(Saved data entries)
_ _ _ _ _

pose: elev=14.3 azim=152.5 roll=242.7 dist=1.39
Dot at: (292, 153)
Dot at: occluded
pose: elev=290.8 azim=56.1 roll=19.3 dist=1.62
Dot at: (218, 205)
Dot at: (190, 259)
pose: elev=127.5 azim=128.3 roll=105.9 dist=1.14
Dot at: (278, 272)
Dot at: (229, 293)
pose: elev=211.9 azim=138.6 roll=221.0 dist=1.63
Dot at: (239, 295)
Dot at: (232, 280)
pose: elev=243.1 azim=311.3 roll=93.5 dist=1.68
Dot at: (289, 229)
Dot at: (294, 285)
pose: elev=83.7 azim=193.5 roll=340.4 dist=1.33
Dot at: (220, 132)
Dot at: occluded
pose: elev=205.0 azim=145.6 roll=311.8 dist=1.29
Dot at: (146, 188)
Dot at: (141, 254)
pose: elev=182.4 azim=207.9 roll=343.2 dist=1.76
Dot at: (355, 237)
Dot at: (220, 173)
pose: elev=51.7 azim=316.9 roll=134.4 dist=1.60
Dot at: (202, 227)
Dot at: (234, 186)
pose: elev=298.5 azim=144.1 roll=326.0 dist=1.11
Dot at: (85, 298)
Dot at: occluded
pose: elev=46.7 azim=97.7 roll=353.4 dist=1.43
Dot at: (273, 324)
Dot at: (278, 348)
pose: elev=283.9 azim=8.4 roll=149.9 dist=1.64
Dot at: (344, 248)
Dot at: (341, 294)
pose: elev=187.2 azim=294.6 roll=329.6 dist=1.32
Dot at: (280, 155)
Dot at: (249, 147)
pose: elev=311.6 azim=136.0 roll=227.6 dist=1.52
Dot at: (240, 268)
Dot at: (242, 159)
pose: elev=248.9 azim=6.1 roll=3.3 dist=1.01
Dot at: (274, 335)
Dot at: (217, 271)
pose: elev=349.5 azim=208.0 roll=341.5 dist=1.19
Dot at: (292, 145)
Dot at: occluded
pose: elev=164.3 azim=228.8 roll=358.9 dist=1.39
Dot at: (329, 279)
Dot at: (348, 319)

_ _ _ _ _

§ Directive: Copy out all of the entries above, line for line, without changing anything.

§ Output:
pose: elev=14.3 azim=152.5 roll=242.7 dist=1.39
Dot at: (292, 153)
Dot at: occluded
pose: elev=290.8 azim=56.1 roll=19.3 dist=1.62
Dot at: (218, 205)
Dot at: (190, 259)
pose: elev=127.5 azim=128.3 roll=105.9 dist=1.14
Dot at: (278, 272)
Dot at: (229, 293)
pose: elev=211.9 azim=138.6 roll=221.0 dist=1.63
Dot at: (239, 295)
Dot at: (232, 280)
pose: elev=243.1 azim=311.3 roll=93.5 dist=1.68
Dot at: (289, 229)
Dot at: (294, 285)
pose: elev=83.7 azim=193.5 roll=340.4 dist=1.33
Dot at: (220, 132)
Dot at: occluded
pose: elev=205.0 azim=145.6 roll=311.8 dist=1.29
Dot at: (146, 188)
Dot at: (141, 254)
pose: elev=182.4 azim=207.9 roll=343.2 dist=1.76
Dot at: (355, 237)
Dot at: (220, 173)
pose: elev=51.7 azim=316.9 roll=134.4 dist=1.60
Dot at: (202, 227)
Dot at: (234, 186)
pose: elev=298.5 azim=144.1 roll=326.0 dist=1.11
Dot at: (85, 298)
Dot at: occluded
pose: elev=46.7 azim=97.7 roll=353.4 dist=1.43
Dot at: (273, 324)
Dot at: (278, 348)
pose: elev=283.9 azim=8.4 roll=149.9 dist=1.64
Dot at: (344, 248)
Dot at: (341, 294)
pose: elev=187.2 azim=294.6 roll=329.6 dist=1.32
Dot at: (280, 155)
Dot at: (249, 147)
pose: elev=311.6 azim=136.0 roll=227.6 dist=1.52
Dot at: (240, 268)
Dot at: (242, 159)
pose: elev=248.9 azim=6.1 roll=3.3 dist=1.01
Dot at: (274, 335)
Dot at: (217, 271)
pose: elev=349.5 azim=208.0 roll=341.5 dist=1.19
Dot at: (292, 145)
Dot at: occluded
pose: elev=164.3 azim=228.8 roll=358.9 dist=1.39
Dot at: (329, 279)
Dot at: (348, 319)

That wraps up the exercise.